-- PASSAGE TO READ --

== == ==

Subsequently, we will only be interested in the numeric variables *bill_depth_mm*, *bill_length_mm*, *flipper_length_mm* and *body_mass_g*.

In [None]:
penguins_features = palmerpenguins[["bill_length_mm", "bill_depth_mm","body_mass_g", "flipper_length_mm"]]

### Labels

We will try to predict the species, which corresponds to **species** but as integers. It will then be easier to handle the species as integers than as text.

In [None]:
species_names, species_int = np.unique(palmerpenguins.species, return_inverse=True)
print(species_names)

In [None]:
penguins_labels = pd.DataFrame(palmerpenguins["species"])
penguins_labels["species_int"] = species_int

In [None]:
penguins_labels

## 2. Linear SVM (linearly separable case)

== == ==

-- DATASET CONTENT --
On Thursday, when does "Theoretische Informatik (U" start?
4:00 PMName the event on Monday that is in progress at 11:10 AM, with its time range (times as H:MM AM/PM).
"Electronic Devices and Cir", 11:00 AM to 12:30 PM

== == ==

-- STATED GOAL A --
Shorten the paragraph that begins "We will try to predict the species" in the penguin notebook text, keeping its main facts.
-- STATED GOAL B --
Carry on the penguin notebook text after its last heading, "2. Linear SVM (linearly separable case)".
The data have no role here.

-- EXERCISE RESULT A --
The goal is to predict the species (**species**), encoded as integers because they are easier to handle than text.

-- EXERCISE RESULT B --
Here we will limit ourselves to two species: *Adelie (0)* and *Gentoo (2)* and two variables: *bill_length_mm* and *bill_depth_mm*.

### Restricting data to the two variables and two chosen labels

In [None]:
labels = penguins_labels[penguins_labels["species_int"].isin([0,2])]
labels = np.array(labels["species_int"])
print("shape de y:", labels.shape)

data = penguins_features[penguins_labels["species_int"].isin([0,2])] 
data = np.array(data[["bill_depth_mm", "bill_length_mm"]])
print("shape de X:", data.shape)

### Data Visualisation 

In [None]:
plt.figure(figsize=(8, 6))

# afficher les données (pingouins Adelie)
adelie_indices = np.where(labels==0)[0]
adelie = plt.scatter(data[adelie_indices][:, 0], 
                    data[adelie_indices][:, 1], 
                    label = 'Adelie',
                    cmap=plt.cm.Paired)

# afficher les données (pingouins Gentoo)
gentoo_indices = np.where(labels==2)[0]
gentoo = plt.scatter(data[gentoo_indices][:, 0], 
                    data[gentoo_indices][:, 1], 
                    label = 'Gentoo',
                    cmap=plt.cm.Paired)

# Légende
plt.legend()
plt.xlabel("Bill depth (mm)")
plt.ylabel("Bill length (mm)")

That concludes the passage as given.